Rio de Janeiro Interrogado por Witzel, Edmar diz que avisou sobre "batom na cueca"

Interrogado por Witzel, Edmar diz que avisou sobre "batom na cueca"

Delator do esquema, ex-secretário de Saúde responde a perguntas no julgamento do processo de impeachment protegido por biombo 

  • Rio de Janeiro | Do R7, com RecordTV Rio e Agência Estado

O ex-secretário Estadual de Saúde, Edmar Santos, delator do suposto esquema de desvio de verbas na pandemia, disse, nesta quarta-feira (7), em depoimento ao TEM (Tribunal Especial Misto), que julga o processo de impeachment do governador afastado, Wilson Witzel, ter alertado que a requalificação da Organização Social Unir Saúde, investigada em fraudes, seria, nas palavras dele, como um "batom na cueca".
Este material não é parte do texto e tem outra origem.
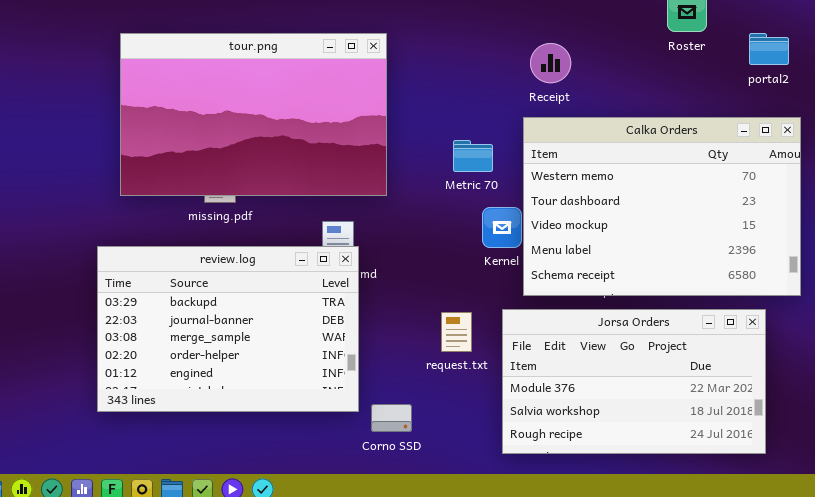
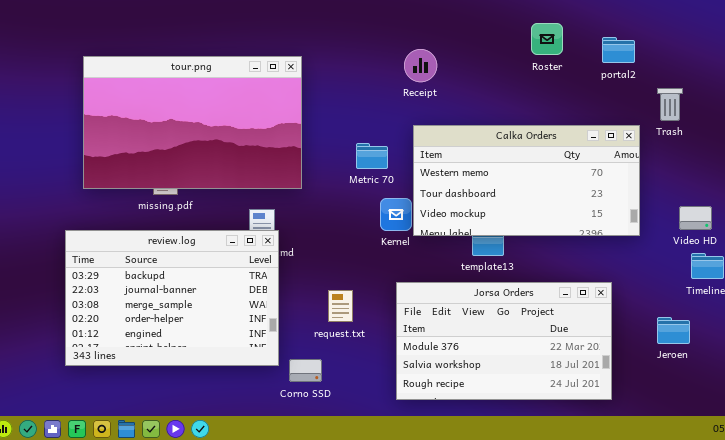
portal2: [749,33,789,65] -> [602,37,635,63], moved
Receipt: [530,43,571,83] -> [404,49,437,82], moved
Calka Orders: [523,117,801,296] -> [413,125,640,236], resized
request.txt: [441,312,472,352] -> [328,290,353,322], moved

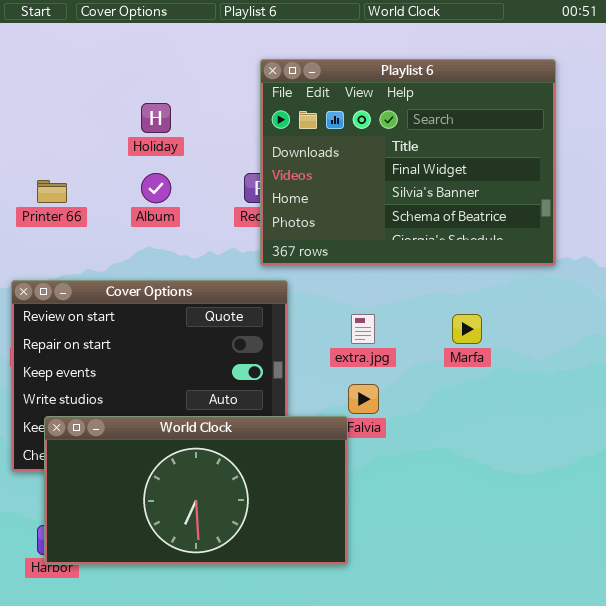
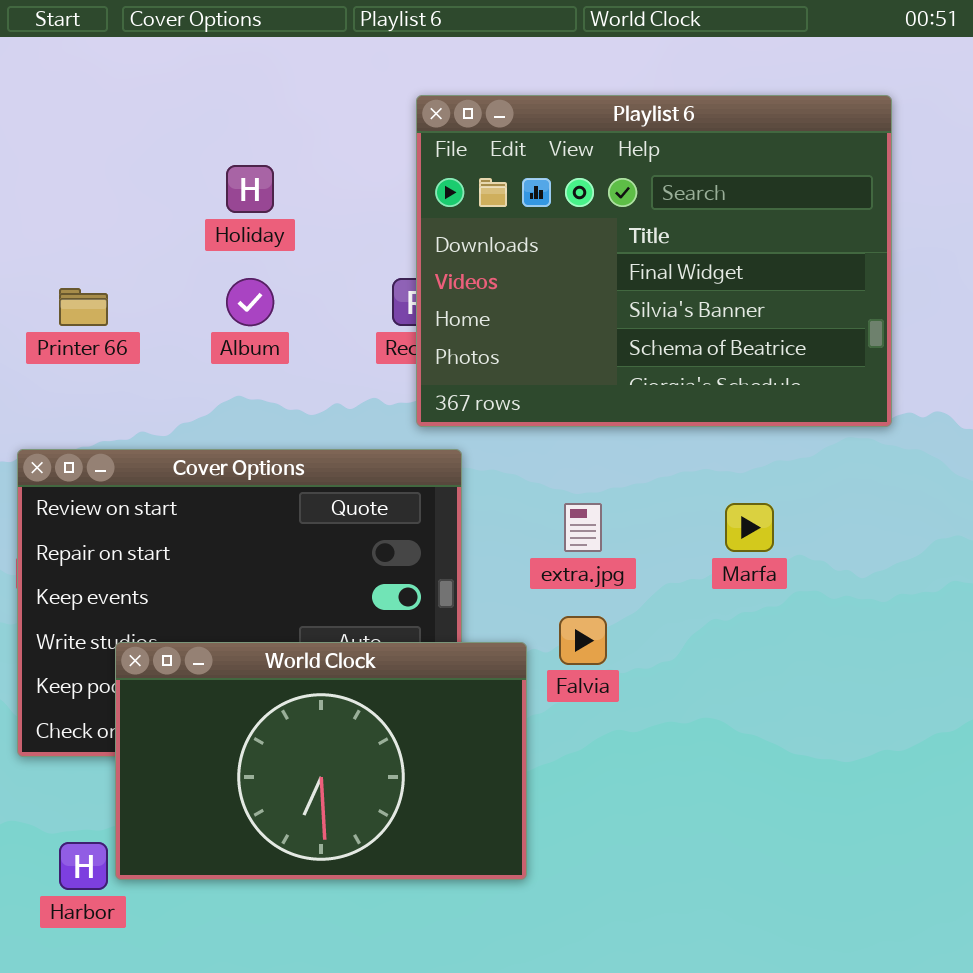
World Clock: [44,416,348,565] -> [115,642,527,880], moved, resized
Witzel interrogou Edmar Santos na sessão

Witzel interrogou Edmar Santos na sessão

DANIELA SEGADILHA/ZIMEL PRESS/ESTADÃO CONTEÚDO/07.04.2021

A declaração foi dada durante as perguntas feitas pelo próprio Witzel, que destitui os advogados antes da sessão. 

"O senhor me pediu para requalificar a Unir, e eu disse ao senhor que seria equivocado, que seria batom na sua cueca", disse Edmar.

A canetada de Witzel, ignorando cinco pareceres internos que defendiam a desqualificação da OS, ocorreu em março do ano passado.

O caso é uma das irregularidades que fundamentam a denúncia contra o governador afastado. 

A pedido da defesa, Santos foi ouvido na audiência protegido por um biombo. Ele acessou o tribunal coberto por um lençol. Por decisão do STJ (Superior Tribunal de Justiça), a gravação e a transmissão do depoimento foram proibidas.

Personagem central para as denúncias contra Witzel, Edmar chegou a ser preso, mas firmou acordo de delação em que acusou o governador de participar dos esquemas. O mandatário responde por corrupção passiva, lavagem de dinheiro e organização criminosa no âmbito criminal, além do impeachment.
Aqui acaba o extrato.